Analysis and Ablations

Whisper 3 delivers exceptional performance across a range of evaluations, including language identification, transcription, translation, multi-lingual speech recognition, and long-form transcription. While it may not achieve perfect accuracy, it comes remarkably close to human-level performance.

A series of ablations were conducted to examine the impact of various model and data choices on Whisper 3's performance:

Model Scaling: As with many large-scale models, Whisper 3 demonstrates that performance increases with model size across multiple tasks, including multilingual speech recognition, speech translation, and language identification.
Dataset Scaling: The Whisper dataset, consisting of 680,000 hours of labeled audio, is one of the largest in supervised speech recognition. To assess the importance of the raw dataset, the authors trained medium-sized models on subsampled versions of the data at different percentages of the full size. Just like model scaling, dataset scaling plays a crucial role in performance improvement, with all evaluated tasks benefiting from larger datasets.
Multitask and Multilingual Transfer: Concerns arose regarding the joint training of a single model on multiple tasks and languages, potentially hindering performance compared to single-task, single-language models. To address this, two models were trained and evaluated on English speech recognition datasets. Small models exhibited negative transfer between tasks and languages, underperforming compared to English-only models. However, as computational resources increased, joint models demonstrated the advantages of diverse representations, ultimately outperforming their single-task counterparts.

Final Thoughts

Whisper 3 represents a remarkable achievement in the domains of data and model scaling. It stands as one of the foundational models in the speech recognition field, drawing lessons from the successes of language and vision modeling.

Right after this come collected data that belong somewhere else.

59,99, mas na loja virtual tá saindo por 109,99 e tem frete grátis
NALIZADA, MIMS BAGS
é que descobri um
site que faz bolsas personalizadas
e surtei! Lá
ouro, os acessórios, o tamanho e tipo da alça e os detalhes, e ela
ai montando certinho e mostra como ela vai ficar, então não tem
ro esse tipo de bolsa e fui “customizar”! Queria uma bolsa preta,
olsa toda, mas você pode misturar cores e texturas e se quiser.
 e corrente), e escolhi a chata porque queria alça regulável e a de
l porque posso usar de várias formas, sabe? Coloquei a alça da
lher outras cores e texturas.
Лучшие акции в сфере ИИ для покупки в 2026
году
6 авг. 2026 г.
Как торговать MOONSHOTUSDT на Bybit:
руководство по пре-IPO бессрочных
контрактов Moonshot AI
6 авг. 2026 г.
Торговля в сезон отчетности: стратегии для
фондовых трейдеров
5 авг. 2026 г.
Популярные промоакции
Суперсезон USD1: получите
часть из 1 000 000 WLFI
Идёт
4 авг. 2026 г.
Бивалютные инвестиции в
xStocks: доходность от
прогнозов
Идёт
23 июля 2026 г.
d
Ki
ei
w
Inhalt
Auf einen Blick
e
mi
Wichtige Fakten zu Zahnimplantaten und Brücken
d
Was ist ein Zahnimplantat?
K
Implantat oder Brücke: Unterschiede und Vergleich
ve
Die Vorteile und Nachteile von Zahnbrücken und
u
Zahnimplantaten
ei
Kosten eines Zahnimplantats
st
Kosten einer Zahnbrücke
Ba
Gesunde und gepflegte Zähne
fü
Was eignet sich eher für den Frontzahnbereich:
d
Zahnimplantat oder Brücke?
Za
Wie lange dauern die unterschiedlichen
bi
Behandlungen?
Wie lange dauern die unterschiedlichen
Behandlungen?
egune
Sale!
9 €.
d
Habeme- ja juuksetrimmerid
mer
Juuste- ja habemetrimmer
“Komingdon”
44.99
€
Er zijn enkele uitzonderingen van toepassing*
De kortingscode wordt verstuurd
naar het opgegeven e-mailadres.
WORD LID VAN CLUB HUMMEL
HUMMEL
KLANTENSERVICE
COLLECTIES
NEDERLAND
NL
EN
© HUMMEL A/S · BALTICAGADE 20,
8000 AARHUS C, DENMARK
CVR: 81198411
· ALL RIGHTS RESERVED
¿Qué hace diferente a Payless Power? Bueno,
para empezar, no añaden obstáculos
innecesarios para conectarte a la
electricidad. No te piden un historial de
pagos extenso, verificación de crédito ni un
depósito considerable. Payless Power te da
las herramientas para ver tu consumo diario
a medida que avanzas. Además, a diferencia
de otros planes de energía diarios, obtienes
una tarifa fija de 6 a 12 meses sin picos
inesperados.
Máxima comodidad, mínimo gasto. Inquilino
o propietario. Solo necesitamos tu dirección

The use of multitask token formatting to define multiple tasks and languages is particularly intriguing. Whisper 3 seamlessly integrates audio Mel spectrograms with crucial task information tokens, showcasing innovation in model architecture.

Since its initial release, Whisper has continued to evolve, with updates such as Whisper V2 and V3. These updates involve longer training durations and slight architectural modifications, reflecting the ongoing commitment to enhancing this powerful open-source ASR system. Whisper 3, in particular, has recently made its debut, promising even more impressive capabilities. It's an exciting time for the world of speech recognition, and Whisper remains at the forefront of this technological advancement.